Provided text:
+ + + + + + +

ASM++ charts: an intuitive circuit representation

ranging from low level RTL to SoC design

S. de Pablo, L.C. Herrero, F. Martínez

University of Valladolid

Valladolid (Spain)

sanpab@eis.uva.es

M. Berrocal

eZono AG

Jena (Germany)

manuel@ezono.com

Abstract

This article presents a methodology to describe digital circuits from register transfer level to system level. When designing systems it encapsulates the functionality of several modules and also encapsulates the connections between those modules. To achieve these results, the possibilities of Algorithmic State Machines (ASM charts) have been extended to develop a compiler. Using this approach, a System-on-a-Chip (SoC) design becomes a set of linked boxes where several special boxes encapsulate the connections between modules. The compiler processes all required boxes and files, and then generates the corresponding HDL code, valid for simulation and synthesis. A small SoC example is shown.

1. Introduction

System-on-a-Chip (SoC) designs integrate processor cores, memories and custom logic joined into complete systems. The increased complexity requires more effort and more efficient tools, but also an accurate knowledge on how to connect new computational modules to new peripheral devices using even new communication protocols and standards.

A hierarchical approach may encapsulate on black boxes the functionality of several modules. This technique effectively reduces the number of components, but system integration becomes more and more difficult as new components are added every day.

+ + + + + + +

Data listing:
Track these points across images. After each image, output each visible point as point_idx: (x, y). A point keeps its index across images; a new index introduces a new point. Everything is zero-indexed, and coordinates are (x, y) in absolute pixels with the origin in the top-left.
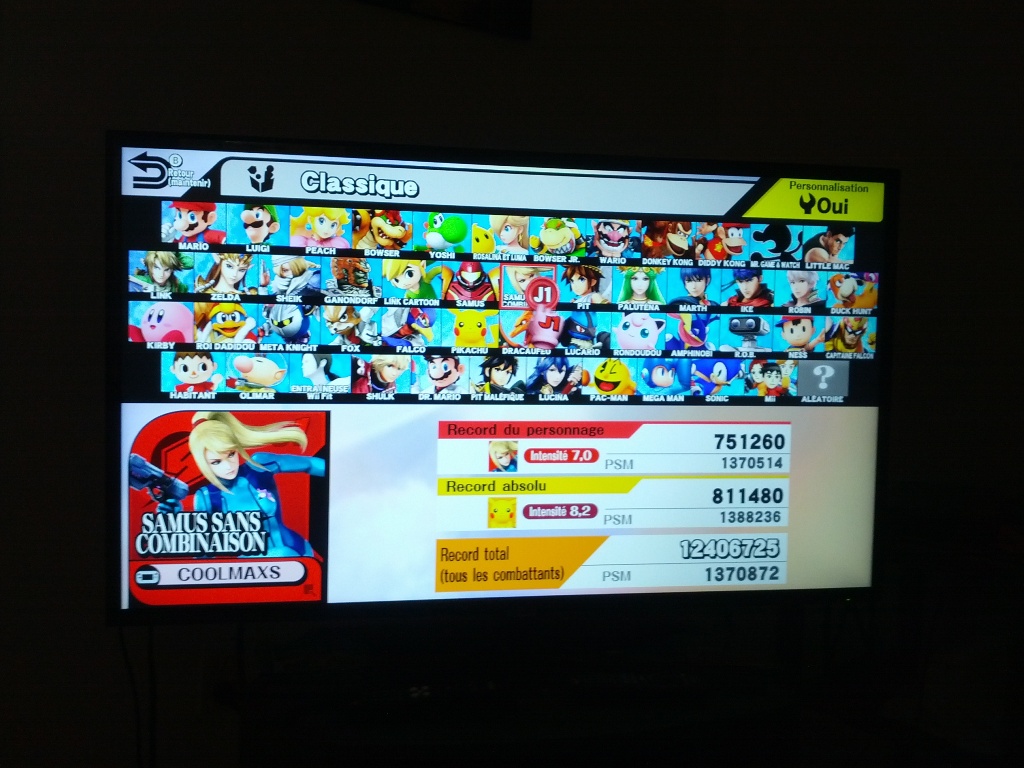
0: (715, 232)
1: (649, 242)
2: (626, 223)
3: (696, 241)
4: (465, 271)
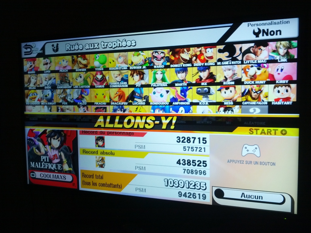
0: (200, 51)
2: (163, 51)
3: (193, 56)
4: (98, 75)
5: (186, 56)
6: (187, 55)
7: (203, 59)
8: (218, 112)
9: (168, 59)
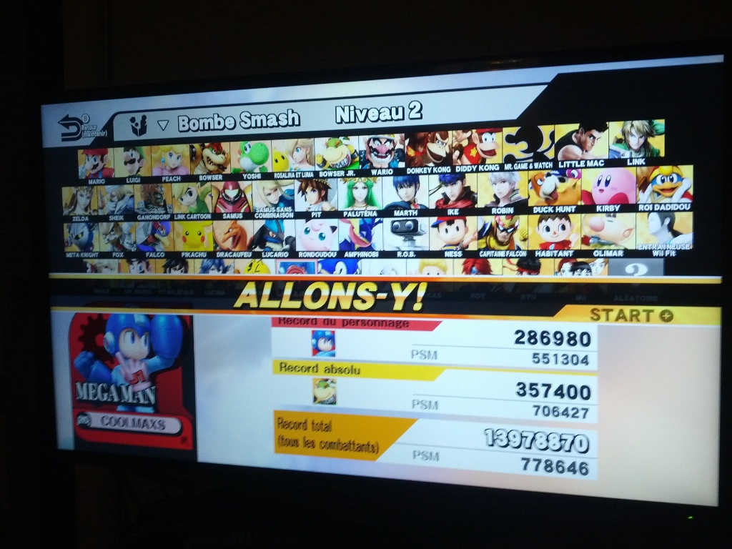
0: (470, 138)
1: (411, 153)
2: (391, 137)
3: (453, 148)
4: (228, 188)
5: (438, 148)
6: (442, 146)
7: (474, 156)
8: (559, 274)
9: (401, 154)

+ + + + + + +

Work item:
Please answer these questions on the ASM++ charts text:
1. What code does the compiler generate?
2. What do System-on-a-Chip designs integrate?
3. What does the hierarchical approach reduce?
The data isn't needed for this.

Result of this task:
1. The corresponding HDL code, valid for simulation and synthesis.
2. Processor cores, memories and custom logic joined into complete systems.
3. The number of components.